The seismic subsidence effect of soft clay is closely related to the structural properties of the soil, but there is still relatively little research on the effect of the structural strength of the soil on seismic subsidence. Because it is difficult to obtain soils with the same composition but different structural properties in nature, soft clay with a similar composition but different structural strengths is prepared artificially to conduct an in-depth study of the seismic subsidence characteristics of structural soft clay under the coupling effect of P and S waves. Two sets of dynamic triaxial tests under dynamic confining pressure were then carried out to investigate the law of the effects of structural strength, bi-directional dynamic loading, and the phase difference between P and S waves on their seismic subsidence characteristics. The test results show that under bi-directional excitation, the larger the ratio of axial dynamic load to structural yield stress, the more pronounced the accelerating effect of the coupling of bi-directional dynamic loading on the accumulation rate of axial residual strain.
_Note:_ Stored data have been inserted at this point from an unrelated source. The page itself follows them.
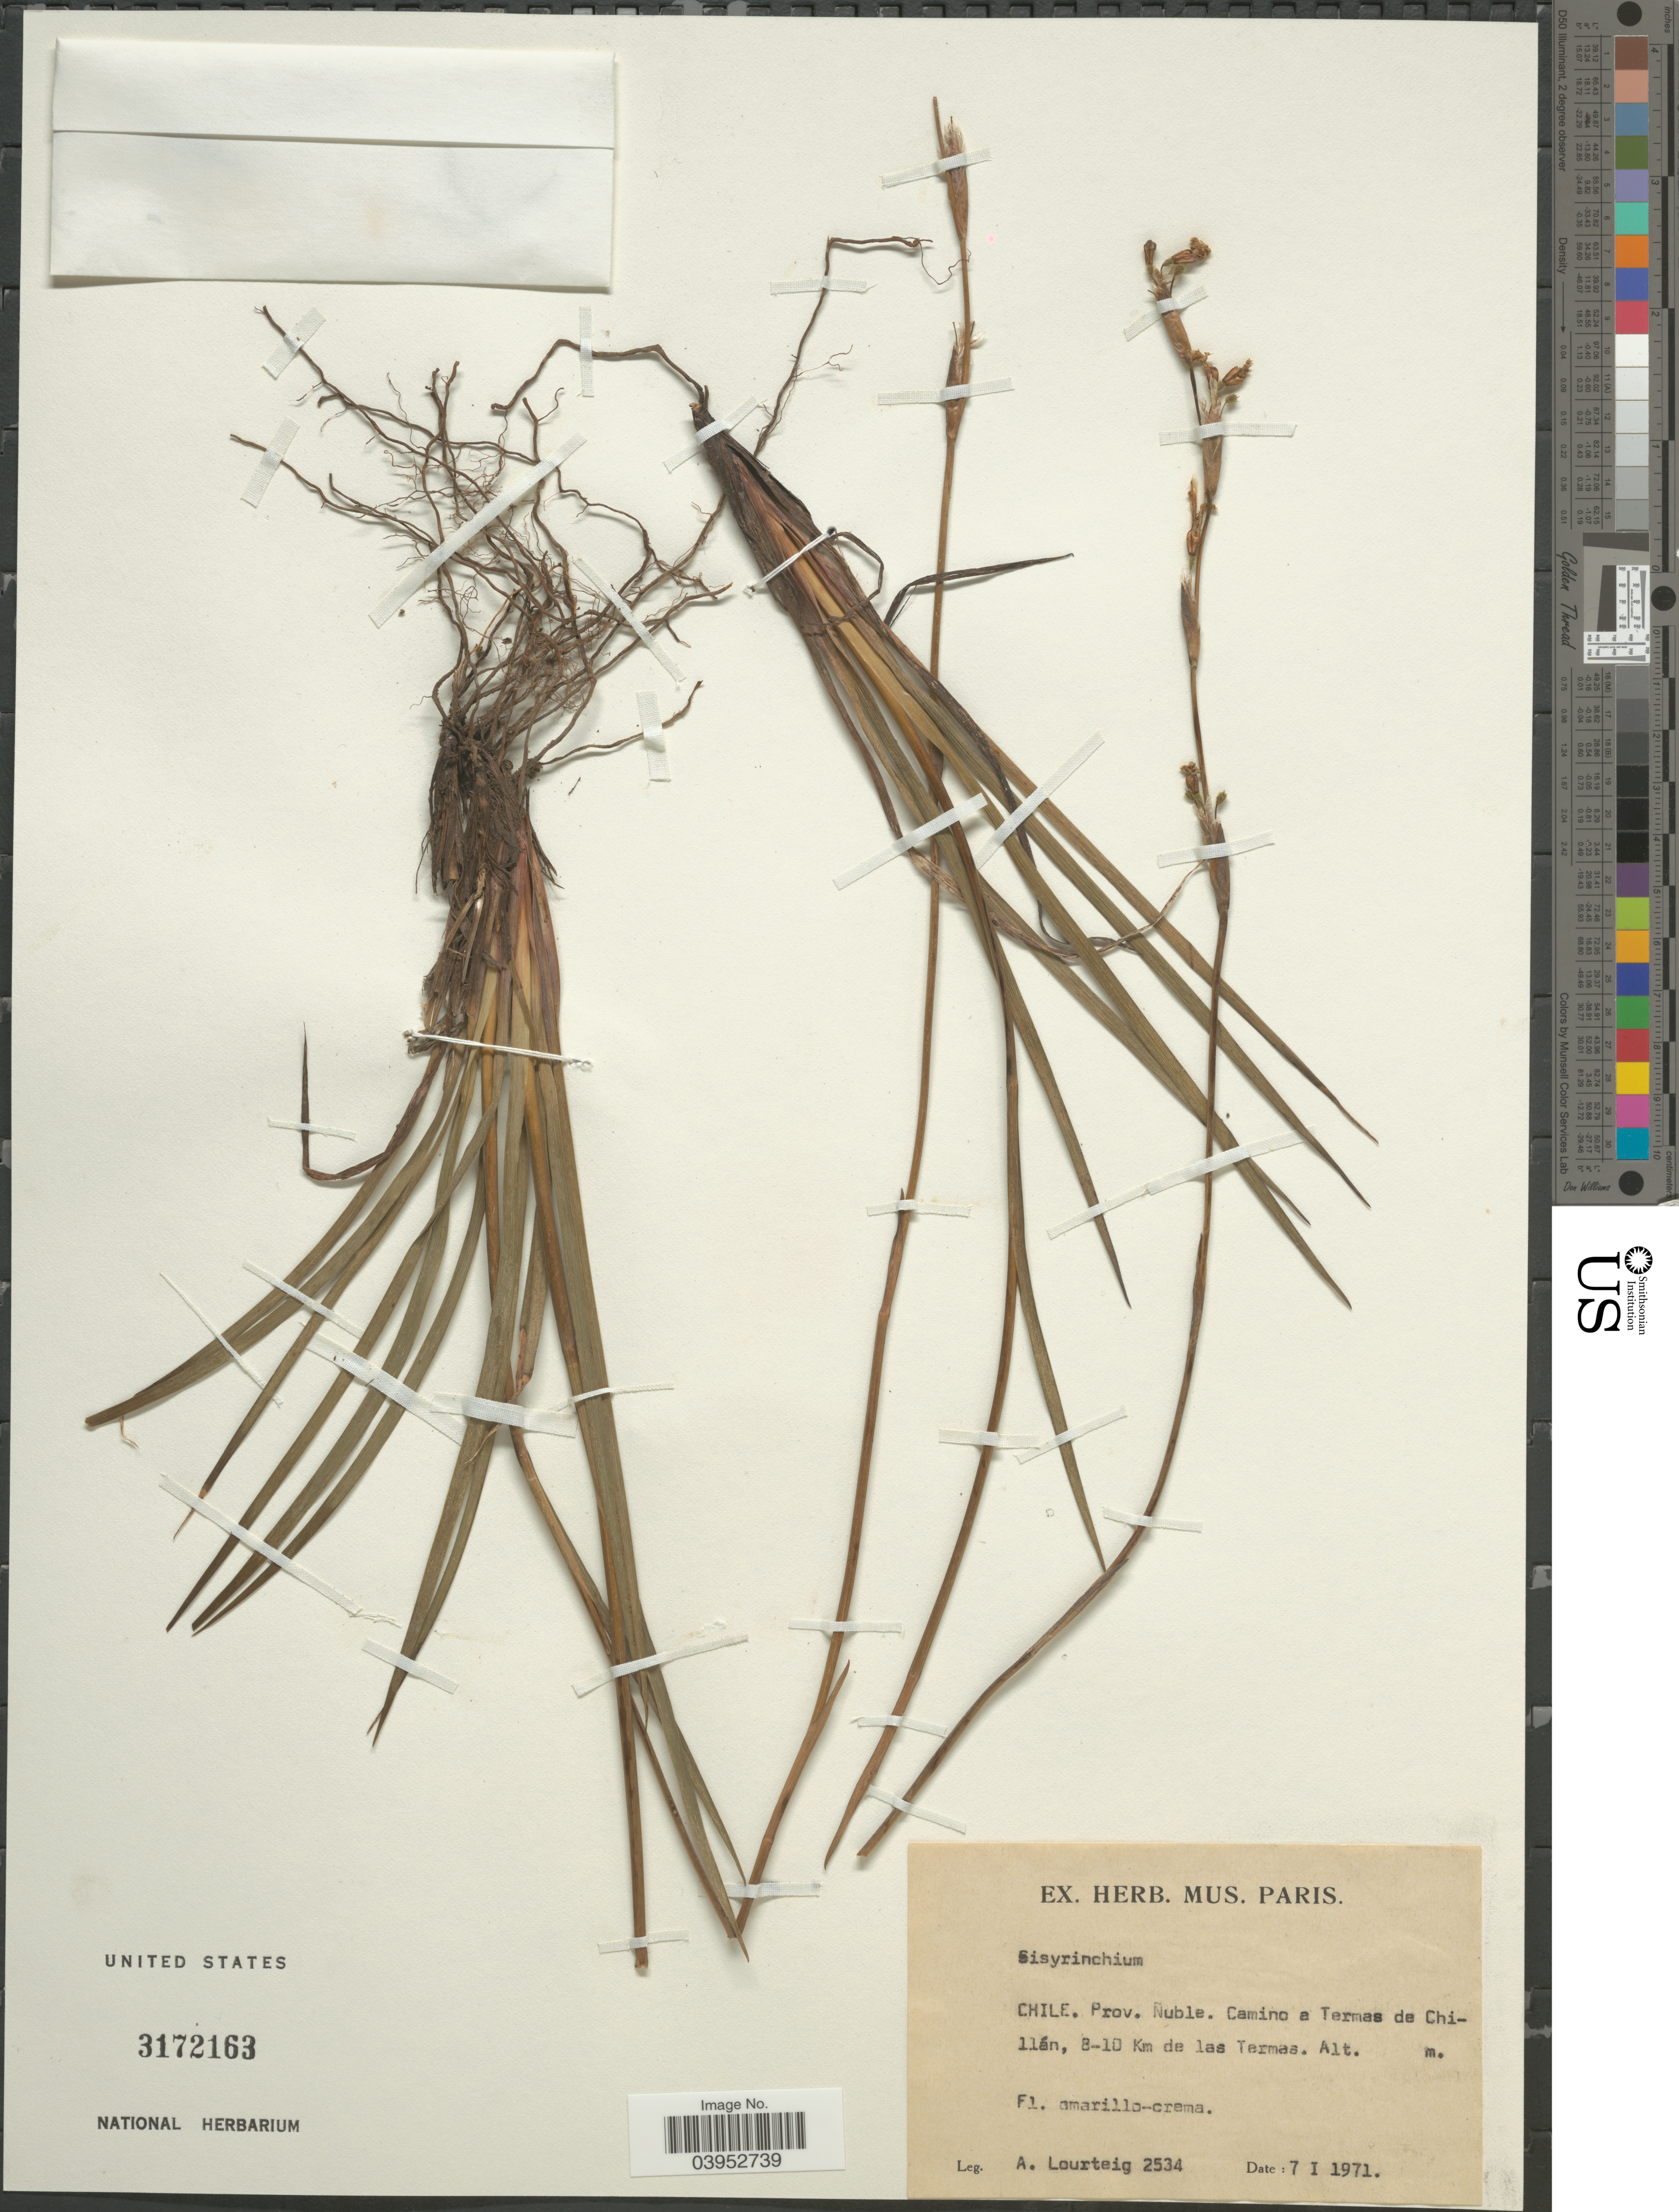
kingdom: Plantae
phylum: Tracheophyta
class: Liliopsida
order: Asparagales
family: Iridaceae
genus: Sisyrinchium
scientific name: Sisyrinchium sp.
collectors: A. Lourteig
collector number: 2534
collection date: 1971-01-07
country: Chile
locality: Prov. Ñuble. Camino a Termas de Chilán. 8-10 Km de las Termas.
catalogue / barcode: US 3172163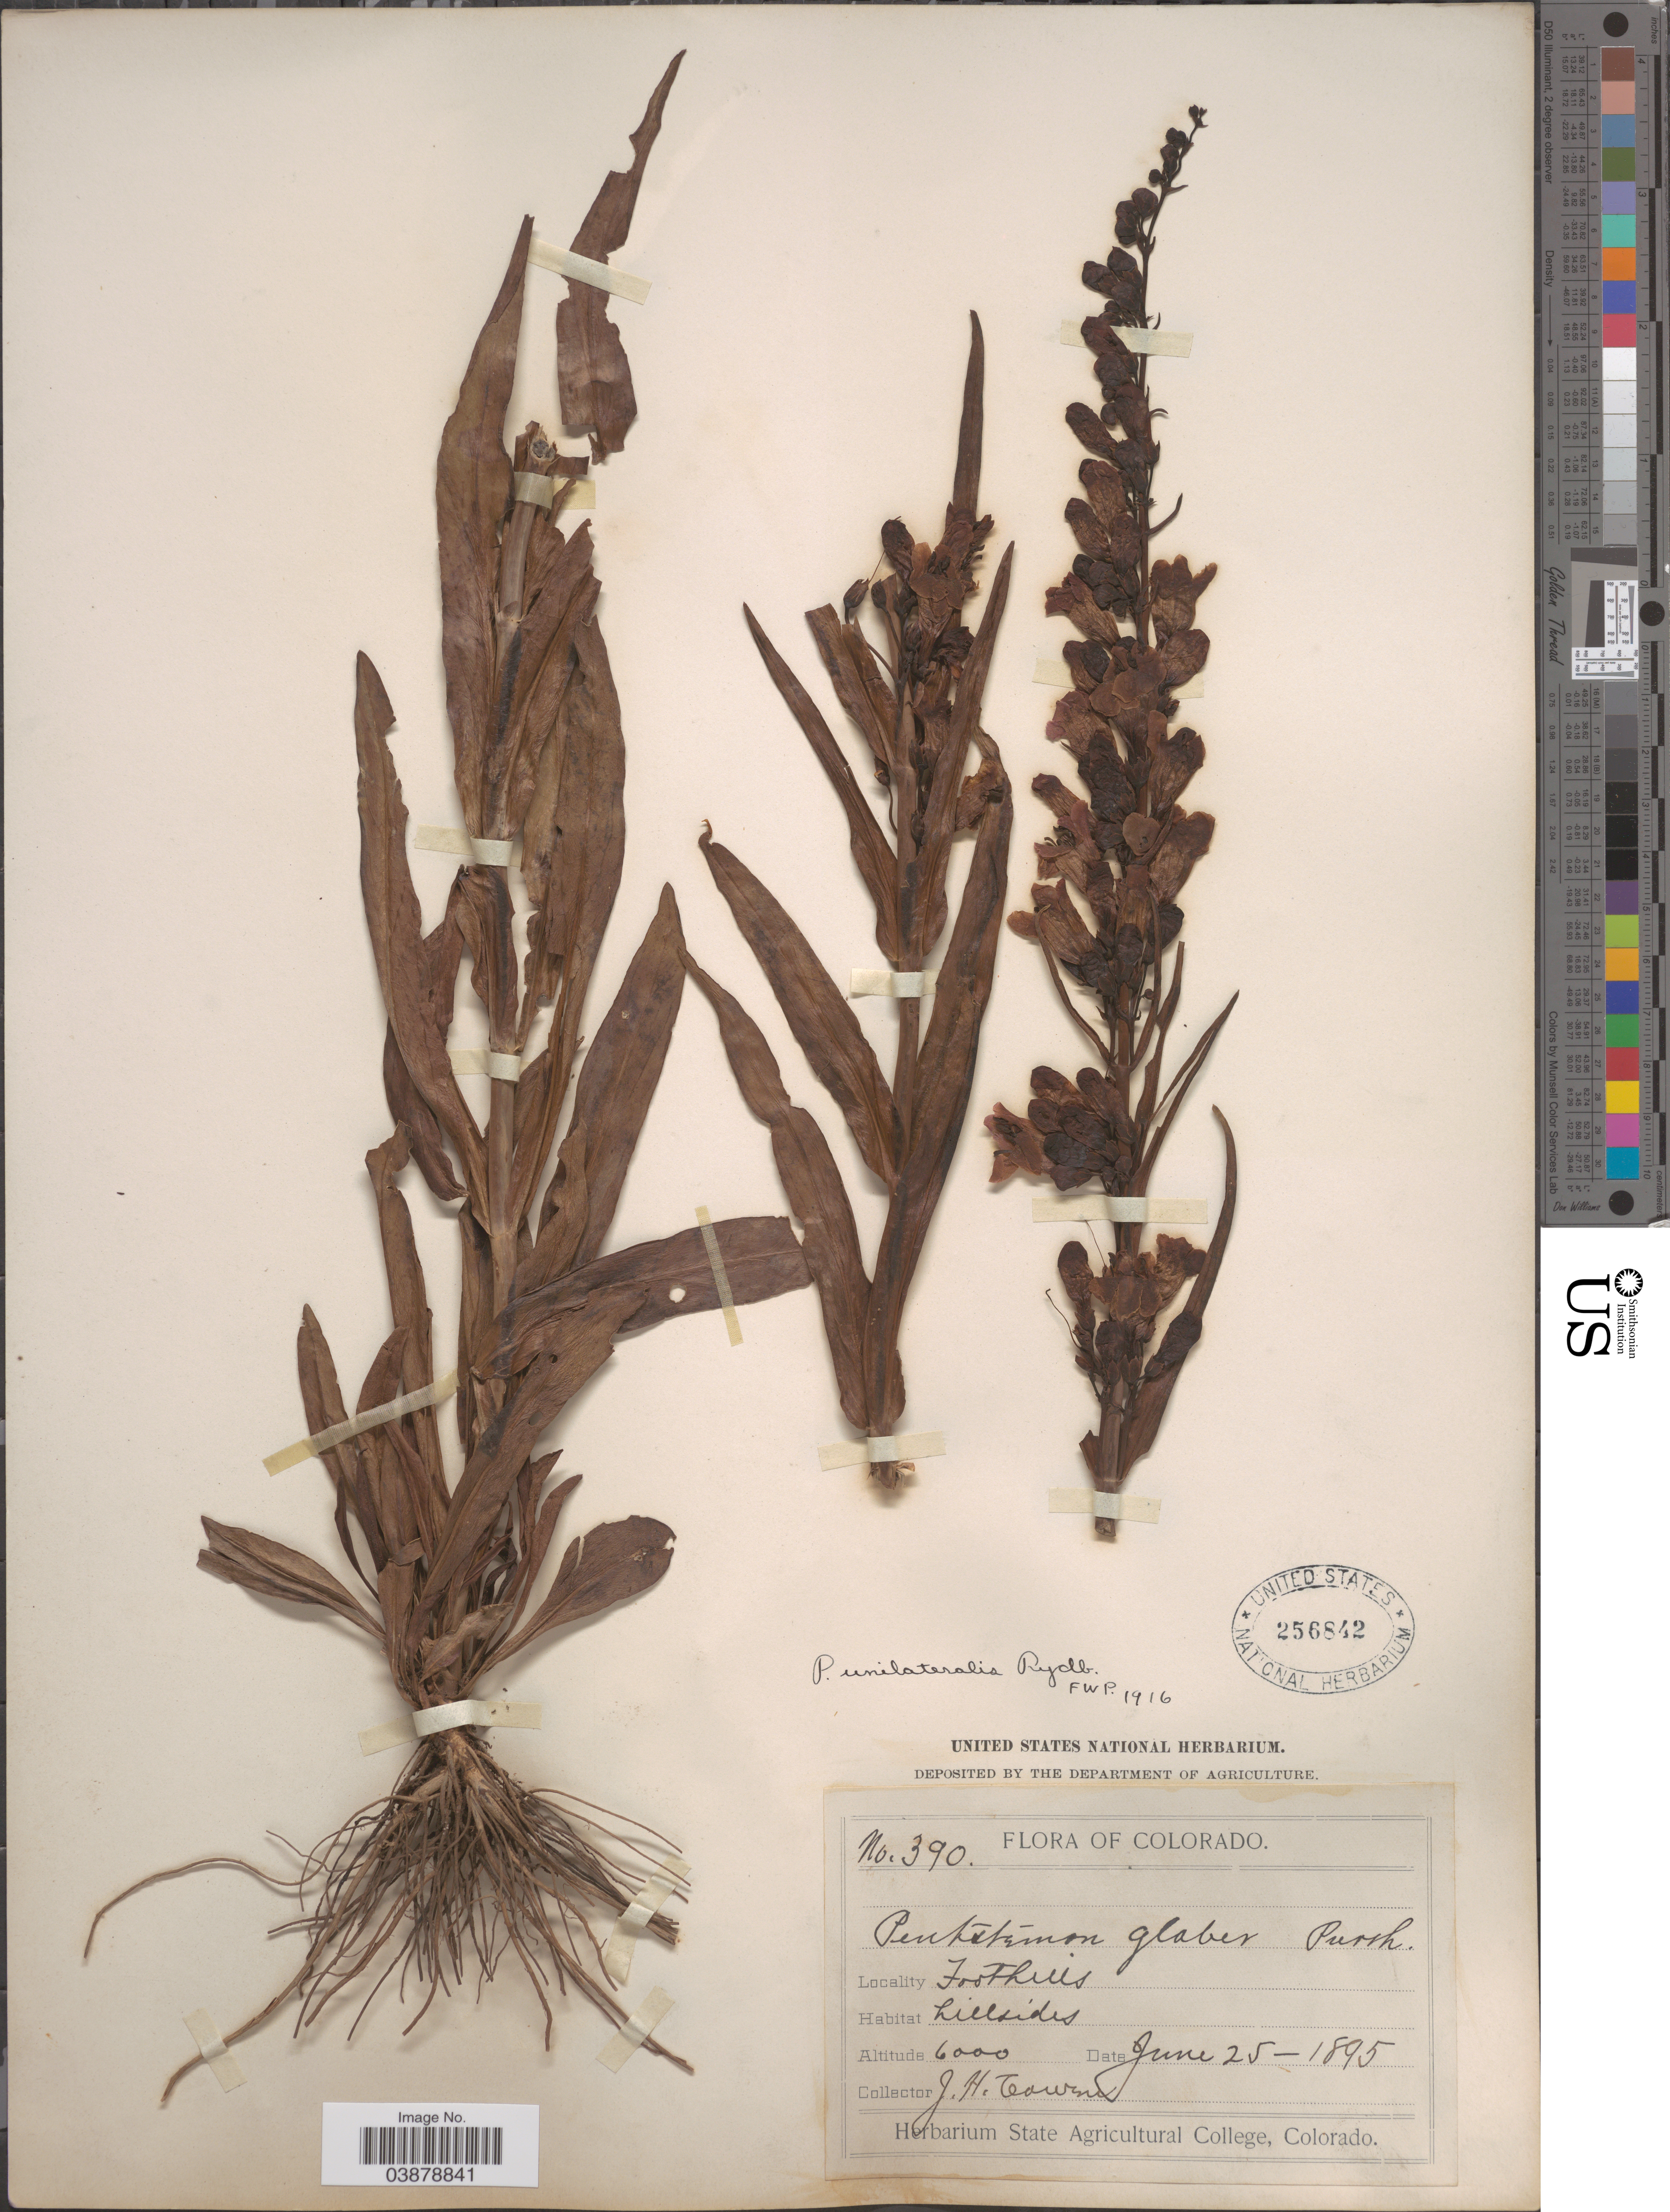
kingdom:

The effect of phase difference on the axial residual strain depends on the structural strength of the soil, and the smaller the structural strength, the greater the effect. In bi-directional near-field earthquakes, radial dynamic loading generally accelerates the development of seismic subsidence, and the magnitude of the acceleration is related to the structural strength of the soil: the lower the structural strength, the more pronounced the acceleration. However, the shear action of axial dynamic loading still plays a dominant role in the accumulation of residual strain in structural soft clay. The results of this study can provide a useful reference for comprehensive disaster prevention in soft clay areas.